By writing the question specifically about (e.g.) Python, I would needlessly alienate others, and possibly cause drama later down the road when someone else wants to close a (say) Java question as a "duplicate". Stack Overflow has an obsession with narrow focus in order to allow answers to talk about a single specific issue. However, I feel strongly that it's often important to widen focus in order to "cleave the problem space at the joints". That doesn't just go for language-agnosticism: if we don't preemptively relax unnecessary requirements, the end result is people whining about their tuple question being closed as a duplicate of a list question or vice-versa (when they just need to iterate and the differences don't actually matter).

History
Why does this post require attention from curators or moderators?
You might want to add some details to your flag.

1 comment thread

No need to defend anything, I am just trying to understand (3 comments)
No need to defend anything, I am just trying to understand
mr Tsjolder‭ wrote over 1 year ago

First of all, I hope it is clear that I did not intend to "attack" your question. I just found the topicality documentation a little ambiguous about this kind of question.

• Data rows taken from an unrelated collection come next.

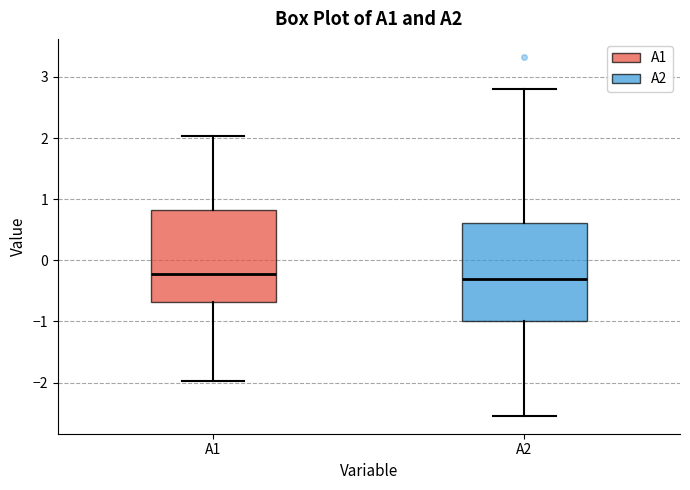

Which box is the tallest, from its lower edge to its upper edge?

A2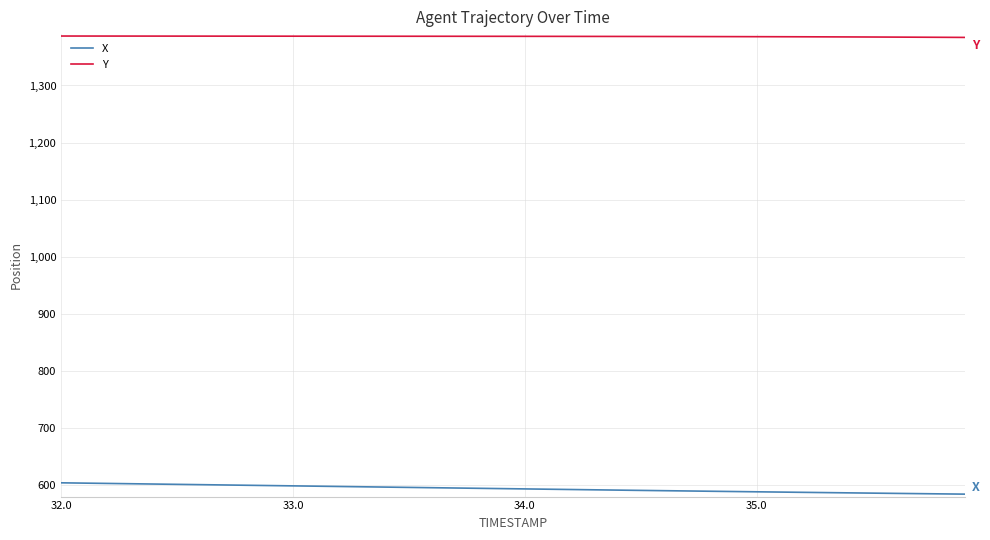

Rank the series by their average value, from lowest to highest.

X, Y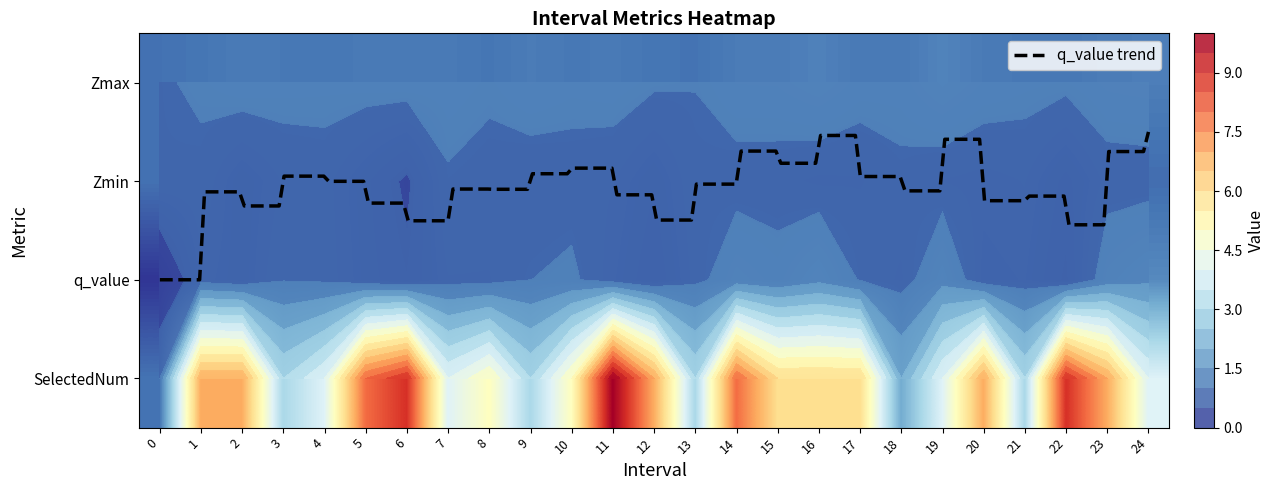

How many distinct data groups are displayed?

4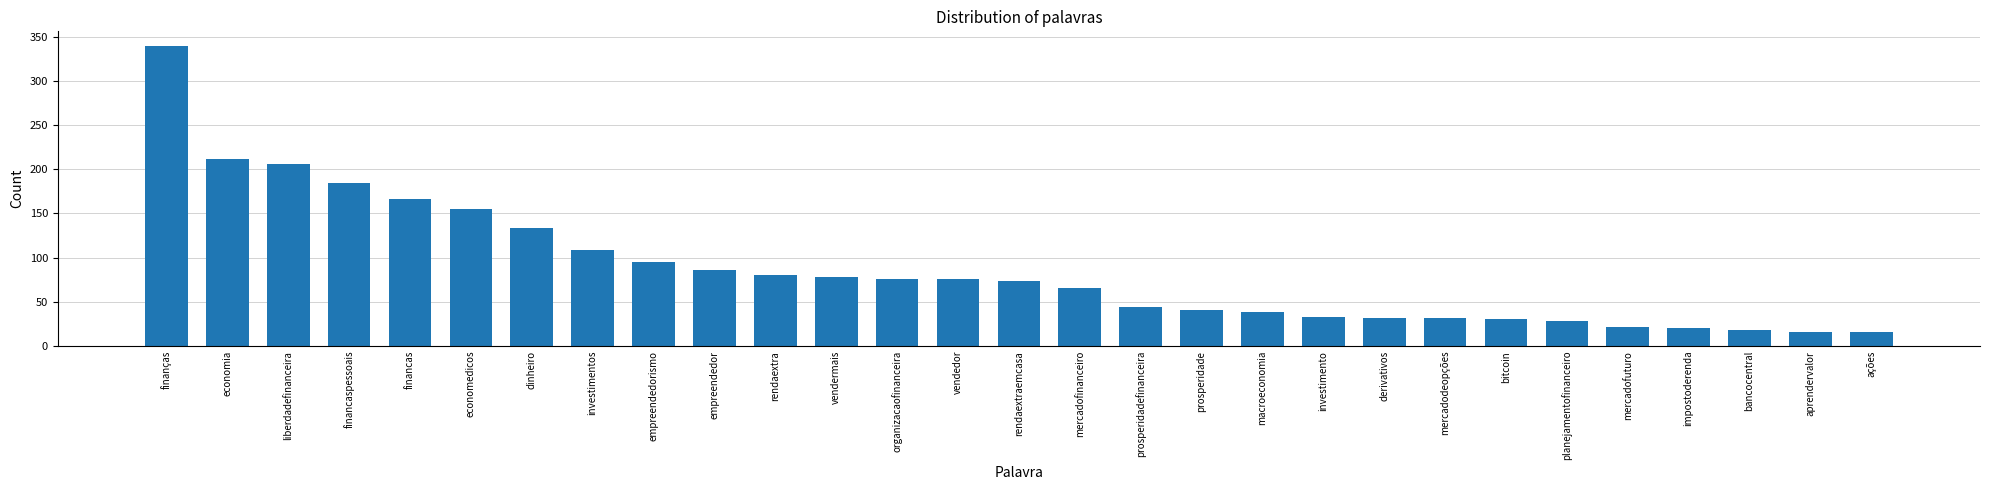

What value does the data have at mercadofinanceiro, to the nearest 5?

65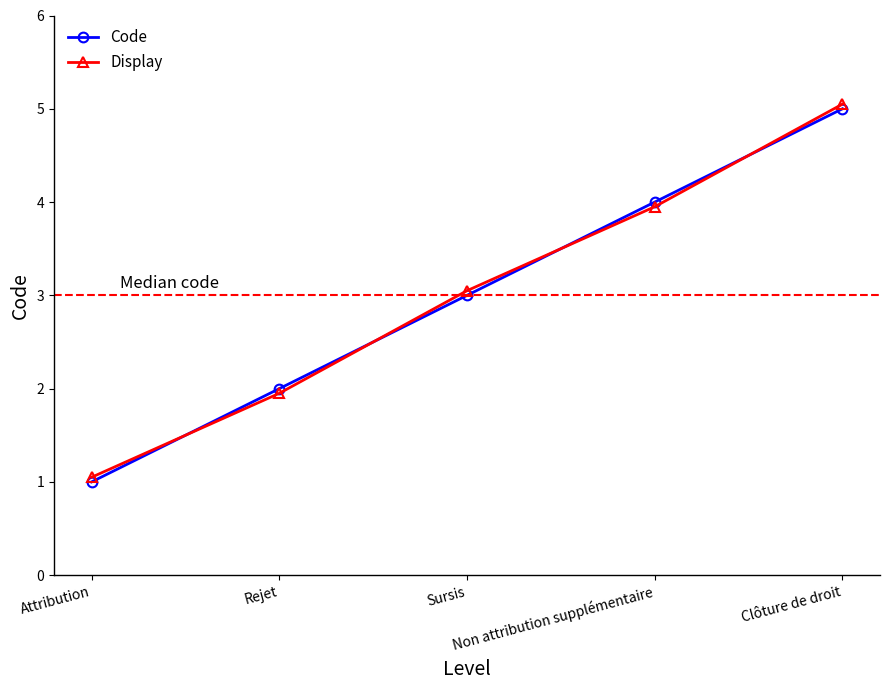

How many values in the Display series exceed 3?

3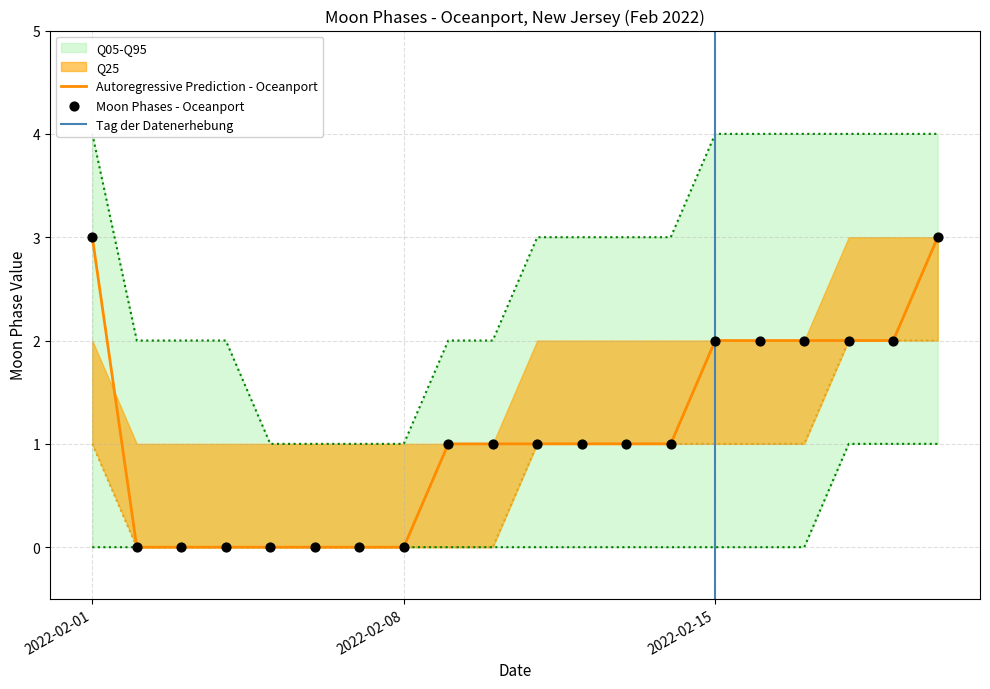

At how many categories does at least one series exceed 1?

16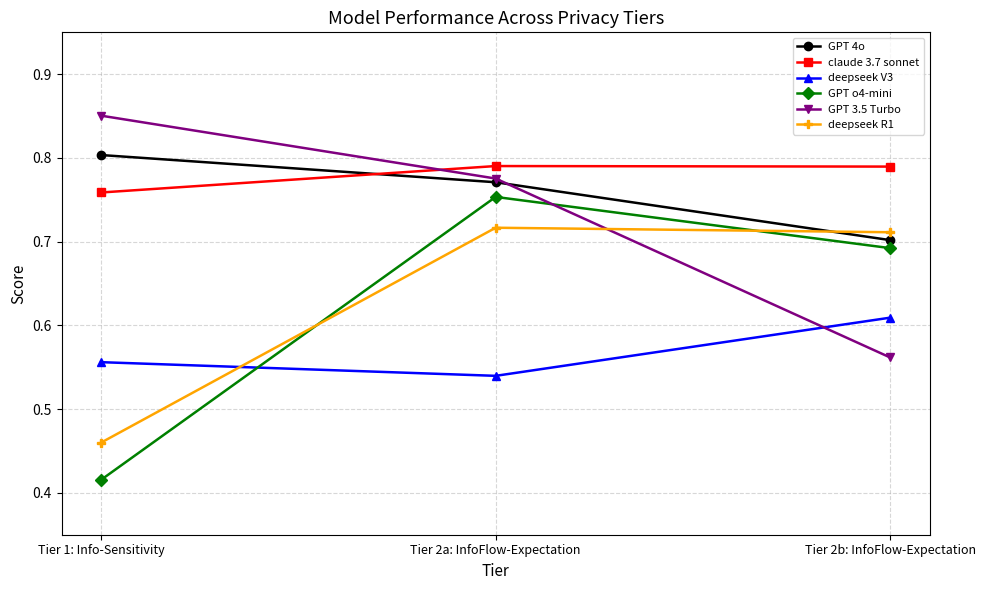

Does the chart display data point markers on the line(s)?

Yes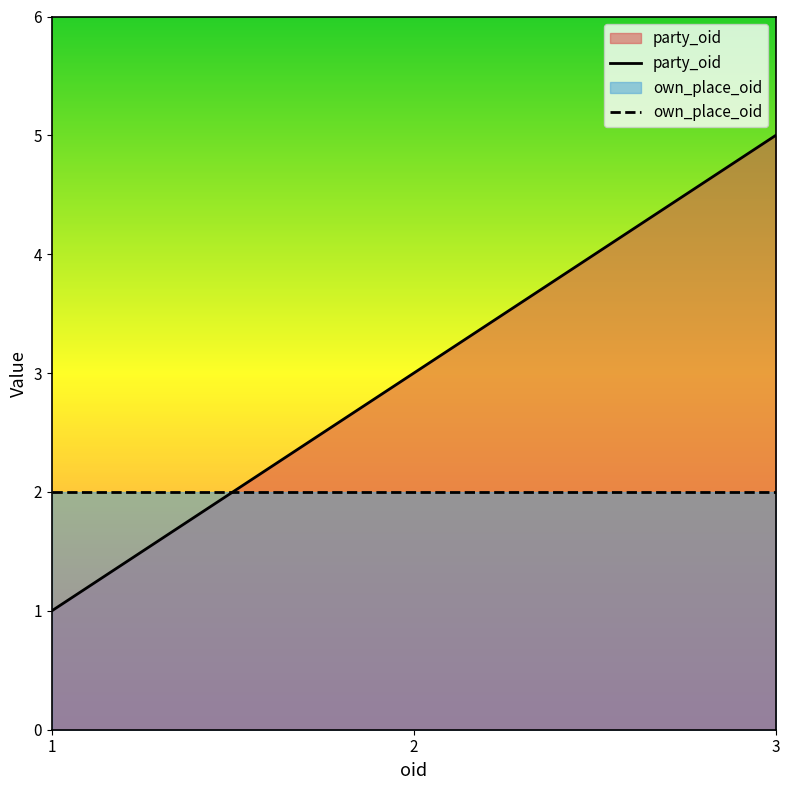

How many party_oid values are between 1 and 5?

3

To me, software design/architecture/modelling is one level above the actual algorithm/data structure considerations. On a software design level, I would rather look for libraries that implement a set that does the things that I need before thinking about implementing something myself.

To make this point clear: in Java, I would probably end up with BitSet. In Python, on the other hand, I might consider the bitarray package, but it seems like it needs some extra work for it to be used as a set and therefore, it might just be easier to use set, because Python is typically not something you would use for performance-critical stuff.

If there is no place for a CS community, it might make sense to think about tags for questions like this.

Karl Knechtel‭ wrote over 1 year ago

I hadn't actually thought about using a helper class for interpreting the bits of the integer used to represent universe subsets - you might consider adding an answer to refine this idea, or proposing an edit :) (Although it's not exactly clear to me that this makes things any easier than just using the integer - and despite the name, BitSet doesn't seem to actually implement the set logic, either.)

FWIW, the point isn't just about the performance/ease-of-use tradeoff. Pythonistas often have to care about memory usage as well. Python's set has a very liberal reallocation strategy and a lot of spatial overhead: set(range(18)).__sizeof__() gives 712 on both 3.8 and 3.11 for me, and set(range(19)).__sizeof__() gives 2248.

mr Tsjolder‭ wrote over 1 year ago

The problem is that it does not really make sense to write an answer about BitSet in this general context, since e.g. Python does not really have a data structure like that. This is probably also the reason why I assumed this was a Python and not a Java question.

My point is that by abstracting the question, it is not really meaningful to give an answer on the level of software.